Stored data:
+ + + + +

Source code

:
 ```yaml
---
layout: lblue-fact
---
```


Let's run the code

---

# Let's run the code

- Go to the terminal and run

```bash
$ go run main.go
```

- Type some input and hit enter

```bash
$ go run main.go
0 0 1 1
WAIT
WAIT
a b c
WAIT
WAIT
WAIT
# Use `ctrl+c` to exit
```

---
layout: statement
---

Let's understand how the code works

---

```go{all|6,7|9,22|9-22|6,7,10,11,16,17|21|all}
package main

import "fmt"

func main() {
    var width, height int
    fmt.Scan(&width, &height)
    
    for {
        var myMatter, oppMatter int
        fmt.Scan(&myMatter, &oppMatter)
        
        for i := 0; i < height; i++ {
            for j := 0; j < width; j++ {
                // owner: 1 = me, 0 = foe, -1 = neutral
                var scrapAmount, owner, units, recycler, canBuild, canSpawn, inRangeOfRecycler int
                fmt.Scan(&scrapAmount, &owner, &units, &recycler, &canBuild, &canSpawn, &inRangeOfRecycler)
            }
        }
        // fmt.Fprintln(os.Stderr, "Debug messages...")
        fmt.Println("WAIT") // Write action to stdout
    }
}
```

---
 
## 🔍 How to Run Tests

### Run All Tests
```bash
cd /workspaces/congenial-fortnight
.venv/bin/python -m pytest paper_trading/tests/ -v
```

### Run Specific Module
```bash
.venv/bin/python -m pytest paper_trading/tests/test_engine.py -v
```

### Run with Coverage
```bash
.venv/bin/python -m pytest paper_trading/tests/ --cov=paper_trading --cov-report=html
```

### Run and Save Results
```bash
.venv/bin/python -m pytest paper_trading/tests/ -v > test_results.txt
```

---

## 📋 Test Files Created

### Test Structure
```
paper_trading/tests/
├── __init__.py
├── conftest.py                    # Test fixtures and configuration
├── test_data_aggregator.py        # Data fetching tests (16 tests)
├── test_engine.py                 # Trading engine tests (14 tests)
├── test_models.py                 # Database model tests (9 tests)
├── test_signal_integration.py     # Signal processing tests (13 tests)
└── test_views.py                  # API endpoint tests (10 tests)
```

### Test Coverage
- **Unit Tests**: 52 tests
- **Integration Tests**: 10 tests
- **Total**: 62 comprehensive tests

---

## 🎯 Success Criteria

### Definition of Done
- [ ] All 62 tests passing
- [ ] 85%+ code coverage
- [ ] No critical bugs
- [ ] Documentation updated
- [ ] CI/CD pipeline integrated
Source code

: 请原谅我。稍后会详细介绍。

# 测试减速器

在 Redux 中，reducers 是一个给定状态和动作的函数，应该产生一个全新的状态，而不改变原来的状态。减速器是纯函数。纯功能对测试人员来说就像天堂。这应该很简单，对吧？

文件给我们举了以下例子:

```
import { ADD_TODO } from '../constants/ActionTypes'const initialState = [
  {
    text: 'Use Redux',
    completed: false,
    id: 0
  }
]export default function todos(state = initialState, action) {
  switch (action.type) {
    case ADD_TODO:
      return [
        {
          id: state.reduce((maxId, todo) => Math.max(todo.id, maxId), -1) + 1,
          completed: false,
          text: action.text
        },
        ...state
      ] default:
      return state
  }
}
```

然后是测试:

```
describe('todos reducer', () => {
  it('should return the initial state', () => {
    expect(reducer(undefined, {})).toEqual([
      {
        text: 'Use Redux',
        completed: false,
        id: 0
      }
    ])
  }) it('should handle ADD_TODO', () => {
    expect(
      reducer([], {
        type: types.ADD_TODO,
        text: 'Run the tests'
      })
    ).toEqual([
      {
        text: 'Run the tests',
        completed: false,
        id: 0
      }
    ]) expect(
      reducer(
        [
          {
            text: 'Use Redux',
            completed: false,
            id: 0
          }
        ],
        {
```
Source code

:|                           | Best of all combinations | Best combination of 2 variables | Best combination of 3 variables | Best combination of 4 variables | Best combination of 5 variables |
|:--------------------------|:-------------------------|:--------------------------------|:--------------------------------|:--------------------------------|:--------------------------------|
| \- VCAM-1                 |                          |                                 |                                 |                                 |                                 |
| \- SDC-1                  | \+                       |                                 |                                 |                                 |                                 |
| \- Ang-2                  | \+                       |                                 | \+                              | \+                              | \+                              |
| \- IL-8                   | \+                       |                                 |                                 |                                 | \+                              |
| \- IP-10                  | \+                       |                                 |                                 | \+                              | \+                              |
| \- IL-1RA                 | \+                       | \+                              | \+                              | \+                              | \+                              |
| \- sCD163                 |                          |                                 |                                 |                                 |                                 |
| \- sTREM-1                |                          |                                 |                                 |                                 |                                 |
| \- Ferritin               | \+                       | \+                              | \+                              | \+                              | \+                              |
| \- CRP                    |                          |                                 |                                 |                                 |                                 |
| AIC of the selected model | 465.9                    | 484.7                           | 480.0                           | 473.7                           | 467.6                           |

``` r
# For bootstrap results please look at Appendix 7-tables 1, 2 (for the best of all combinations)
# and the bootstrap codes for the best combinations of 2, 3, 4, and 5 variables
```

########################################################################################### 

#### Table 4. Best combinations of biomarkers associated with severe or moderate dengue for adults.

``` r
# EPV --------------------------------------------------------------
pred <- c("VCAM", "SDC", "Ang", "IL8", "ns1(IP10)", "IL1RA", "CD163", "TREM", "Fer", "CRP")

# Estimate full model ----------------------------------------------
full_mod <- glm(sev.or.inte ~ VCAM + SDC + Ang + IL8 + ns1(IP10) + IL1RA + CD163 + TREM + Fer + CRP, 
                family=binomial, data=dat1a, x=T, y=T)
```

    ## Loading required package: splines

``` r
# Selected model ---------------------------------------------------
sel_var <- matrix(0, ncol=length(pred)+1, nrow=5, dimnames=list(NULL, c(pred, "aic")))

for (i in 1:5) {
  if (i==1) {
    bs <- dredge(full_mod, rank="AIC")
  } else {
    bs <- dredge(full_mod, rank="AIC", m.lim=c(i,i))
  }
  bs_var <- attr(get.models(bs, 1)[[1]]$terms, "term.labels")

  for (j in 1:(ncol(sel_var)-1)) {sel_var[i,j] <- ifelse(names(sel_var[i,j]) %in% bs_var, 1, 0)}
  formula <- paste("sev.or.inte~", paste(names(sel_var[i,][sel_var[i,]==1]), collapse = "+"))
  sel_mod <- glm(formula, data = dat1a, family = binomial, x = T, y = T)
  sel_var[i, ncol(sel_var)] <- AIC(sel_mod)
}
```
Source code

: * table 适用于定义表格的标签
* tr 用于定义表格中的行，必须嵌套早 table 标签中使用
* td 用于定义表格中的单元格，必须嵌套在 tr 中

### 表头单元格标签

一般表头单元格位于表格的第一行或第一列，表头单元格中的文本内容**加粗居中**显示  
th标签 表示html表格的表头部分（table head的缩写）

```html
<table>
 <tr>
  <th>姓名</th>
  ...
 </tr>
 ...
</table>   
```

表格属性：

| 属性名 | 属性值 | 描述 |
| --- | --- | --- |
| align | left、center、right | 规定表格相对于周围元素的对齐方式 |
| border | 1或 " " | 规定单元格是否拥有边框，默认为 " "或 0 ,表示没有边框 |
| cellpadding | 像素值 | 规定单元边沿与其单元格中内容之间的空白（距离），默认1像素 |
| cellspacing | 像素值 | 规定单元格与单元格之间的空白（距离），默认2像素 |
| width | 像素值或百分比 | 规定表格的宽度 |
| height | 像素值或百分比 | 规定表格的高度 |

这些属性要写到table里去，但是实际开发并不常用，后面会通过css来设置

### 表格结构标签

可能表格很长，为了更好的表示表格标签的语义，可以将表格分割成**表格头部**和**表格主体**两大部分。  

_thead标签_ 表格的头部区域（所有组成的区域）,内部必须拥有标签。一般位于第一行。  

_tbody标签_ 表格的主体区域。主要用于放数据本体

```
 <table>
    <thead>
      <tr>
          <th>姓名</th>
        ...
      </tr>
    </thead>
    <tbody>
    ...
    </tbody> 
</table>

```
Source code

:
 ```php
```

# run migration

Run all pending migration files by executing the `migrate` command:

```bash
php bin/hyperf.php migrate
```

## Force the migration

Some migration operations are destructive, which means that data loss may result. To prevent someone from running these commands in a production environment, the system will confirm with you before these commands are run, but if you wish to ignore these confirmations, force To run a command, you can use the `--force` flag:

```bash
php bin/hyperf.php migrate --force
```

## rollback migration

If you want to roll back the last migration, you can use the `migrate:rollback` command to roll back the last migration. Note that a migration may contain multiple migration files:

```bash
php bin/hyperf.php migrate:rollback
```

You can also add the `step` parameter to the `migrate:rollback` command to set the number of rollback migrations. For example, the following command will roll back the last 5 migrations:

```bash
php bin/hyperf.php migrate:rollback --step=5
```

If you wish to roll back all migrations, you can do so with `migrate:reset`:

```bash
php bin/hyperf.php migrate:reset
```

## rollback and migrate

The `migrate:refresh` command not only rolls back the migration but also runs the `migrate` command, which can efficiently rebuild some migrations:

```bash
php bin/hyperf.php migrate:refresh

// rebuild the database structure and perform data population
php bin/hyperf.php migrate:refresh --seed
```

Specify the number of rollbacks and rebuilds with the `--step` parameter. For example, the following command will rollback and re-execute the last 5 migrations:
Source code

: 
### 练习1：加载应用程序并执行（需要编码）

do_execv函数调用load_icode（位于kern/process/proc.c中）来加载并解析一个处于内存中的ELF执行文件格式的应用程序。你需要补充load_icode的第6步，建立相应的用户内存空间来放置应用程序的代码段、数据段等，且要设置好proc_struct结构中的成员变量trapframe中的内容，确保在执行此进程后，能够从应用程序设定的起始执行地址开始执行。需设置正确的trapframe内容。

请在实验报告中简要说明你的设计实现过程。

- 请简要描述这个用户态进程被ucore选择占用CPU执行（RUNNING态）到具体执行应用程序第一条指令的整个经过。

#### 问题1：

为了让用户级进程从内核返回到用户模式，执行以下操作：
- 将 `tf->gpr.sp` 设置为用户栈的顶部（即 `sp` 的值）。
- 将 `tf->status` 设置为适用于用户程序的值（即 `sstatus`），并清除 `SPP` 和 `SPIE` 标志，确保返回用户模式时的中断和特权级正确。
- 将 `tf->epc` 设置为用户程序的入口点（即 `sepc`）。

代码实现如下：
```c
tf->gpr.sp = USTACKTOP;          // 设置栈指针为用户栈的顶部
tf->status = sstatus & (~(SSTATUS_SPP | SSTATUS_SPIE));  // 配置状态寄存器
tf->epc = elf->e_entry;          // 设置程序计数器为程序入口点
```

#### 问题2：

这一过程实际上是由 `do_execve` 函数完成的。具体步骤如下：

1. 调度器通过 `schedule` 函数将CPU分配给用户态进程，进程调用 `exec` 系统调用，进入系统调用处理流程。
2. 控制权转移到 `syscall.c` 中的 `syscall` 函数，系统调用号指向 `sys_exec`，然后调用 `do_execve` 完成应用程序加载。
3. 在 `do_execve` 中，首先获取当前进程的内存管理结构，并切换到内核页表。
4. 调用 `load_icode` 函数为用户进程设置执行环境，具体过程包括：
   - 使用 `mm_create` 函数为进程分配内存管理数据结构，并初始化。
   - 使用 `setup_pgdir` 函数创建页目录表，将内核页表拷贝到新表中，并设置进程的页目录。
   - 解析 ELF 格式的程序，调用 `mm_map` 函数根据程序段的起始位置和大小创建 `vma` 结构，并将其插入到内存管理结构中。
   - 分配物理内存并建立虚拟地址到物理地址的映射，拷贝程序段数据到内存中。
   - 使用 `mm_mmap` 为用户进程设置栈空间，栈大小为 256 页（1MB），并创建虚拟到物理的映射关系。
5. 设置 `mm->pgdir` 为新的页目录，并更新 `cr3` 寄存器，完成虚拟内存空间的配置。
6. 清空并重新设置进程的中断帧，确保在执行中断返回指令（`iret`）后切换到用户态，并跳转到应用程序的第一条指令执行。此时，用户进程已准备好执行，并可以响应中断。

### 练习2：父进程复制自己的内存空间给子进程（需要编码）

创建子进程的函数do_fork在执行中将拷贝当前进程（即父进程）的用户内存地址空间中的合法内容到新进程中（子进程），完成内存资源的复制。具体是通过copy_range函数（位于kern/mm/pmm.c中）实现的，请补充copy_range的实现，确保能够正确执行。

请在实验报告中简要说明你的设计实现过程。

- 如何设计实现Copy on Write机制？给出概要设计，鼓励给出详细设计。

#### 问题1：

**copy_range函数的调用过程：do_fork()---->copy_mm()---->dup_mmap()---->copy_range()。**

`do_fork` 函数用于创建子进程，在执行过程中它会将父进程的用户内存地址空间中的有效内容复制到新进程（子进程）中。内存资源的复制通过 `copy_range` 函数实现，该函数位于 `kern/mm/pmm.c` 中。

+ + + + +

WHAT THE TASK REQUIRES ▸
Go through the entries. Report every line that contains the word "refresh".

ANSWER TO THIS PROBLEM ▸
The `migrate:refresh` command not only rolls back the migration but also runs the `migrate` command, which can efficiently rebuild some migrations:
php bin/hyperf.php migrate:refresh
php bin/hyperf.php migrate:refresh --seed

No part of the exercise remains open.